◆ EXERCISE INSTRUCTIONS
Go through the data and retrieve each line that includes the string "quality".

*** EXERCISE DATA ***

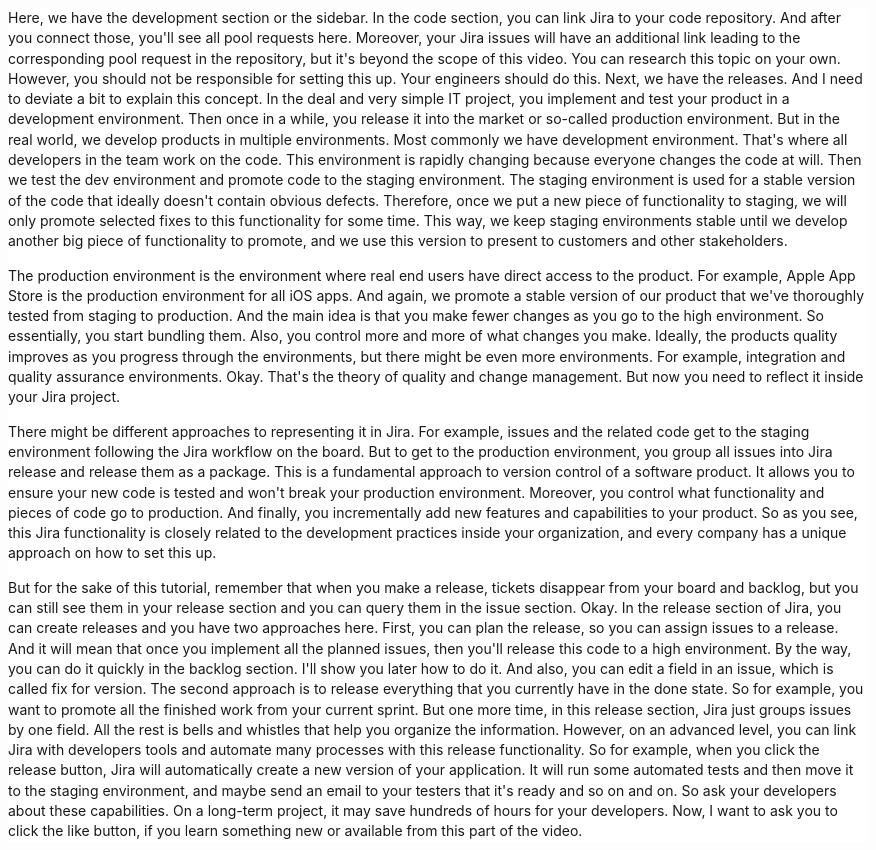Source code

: Here, we have the development section or the sidebar. In the code section, you can link Jira to your code repository. And after you connect those, you'll see all pool requests here. Moreover, your Jira issues will have an additional link leading to the corresponding pool request in the repository, but it's beyond the scope of this video. You can research this topic on your own. However, you should not be responsible for setting this up.
Your engineers should do this. Next, we have the releases. And I need to deviate a bit to explain this concept. In the deal and very simple IT project, you implement and test your product in a development environment. Then once in a while, you release it into the market or so-called production environment. But in the real world, we develop  products in multiple environments. Most commonly we have development environment. That's where all  developers in the team work on the code. This environment is rapidly changing because everyone changes the code at will. Then we test the dev environment and promote code to the staging environment. The staging environment is used for a stable version of the code that ideally doesn't contain obvious defects. Therefore, once we put a new piece of functionality to staging, we will only promote selected fixes to this functionality for some time. This way,
we keep staging environments stable until we develop another big piece of functionality to promote, and we use this version to present to customers and other stakeholders.

The production environment is the environment where real end users have direct access to the product. For example, Apple App Store is the production environment for all iOS apps. And again, we promote a stable version of our product that we've thoroughly tested from staging to production. And the main idea is that you make fewer changes as you go to the high environment. So essentially, you start bundling them. Also, you control more and more of what changes you make. Ideally, the products quality improves as you progress through the environments, 
but there might be even more environments. For example, integration and quality assurance environments. Okay.
That's the theory of quality and change management. But now you need to reflect it inside your Jira project.

There might be different approaches to representing it in Jira. For example, issues and the related code get to the  staging environment following the Jira workflow on the board. But to get to the production environment, you group all issues into Jira release and release them as a package. This is a fundamental approach
to version control of a software product. It allows you to ensure your new code is tested and won't break your production environment. Moreover, you control what functionality and pieces of code go to production. And finally, you incrementally add new features and capabilities to your product. So as you see, this Jira functionality is closely  related to the development practices inside your organization, and every company has a unique approach 
on how to set this up.

But for the sake of this tutorial, remember that when you make a release, tickets disappear from your board and backlog, but you can still see them in your release section and you can query them in the issue section. Okay.
In the release section of Jira, you can create releases and you have two approaches here. First, you can plan the release, so you can assign issues to a release. And it will mean that once you implement all the planned issues, then you'll release this code to a high environment. By the way, you can do it quickly in the backlog section. I'll show you later how to do it. And also, you can edit a field in an issue, which is called fix for version. The second approach is to release everything that you currently have in the done state. So for example, you want to promote all the finished work from your current sprint. But one more time, in this release section, Jira just groups issues by one field. All the rest is bells and whistles that help you organize the information.  However, on an advanced level, you can link Jira with developers tools and automate many processes with this release functionality. So for example, when you click the release button, Jira will automatically create a new version of your application. It will run some automated tests
and then move it to the staging environment, and maybe send an email to your testers that it's ready and so on and on. So ask your developers about these capabilities. On a long-term project, it may save hundreds of hours for your developers. Now, I want to ask you to click the like button, if you learn something new or available from this part of the video.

*** End of EXERCISE DATA ***

◆ ANSWER TO THIS TASK
The production environment is the environment where real end users have direct access to the product. For example, Apple App Store is the production environment for all iOS apps. And again, we promote a stable version of our product that we've thoroughly tested from staging to production. And the main idea is that you make fewer changes as you go to the high environment. So essentially, you start bundling them. Also, you control more and more of what changes you make. Ideally, the products quality improves as you progress through the environments, 
but there might be even more environments. For example, integration and quality assurance environments. Okay.
That's the theory of quality and change management. But now you need to reflect it inside your Jira project.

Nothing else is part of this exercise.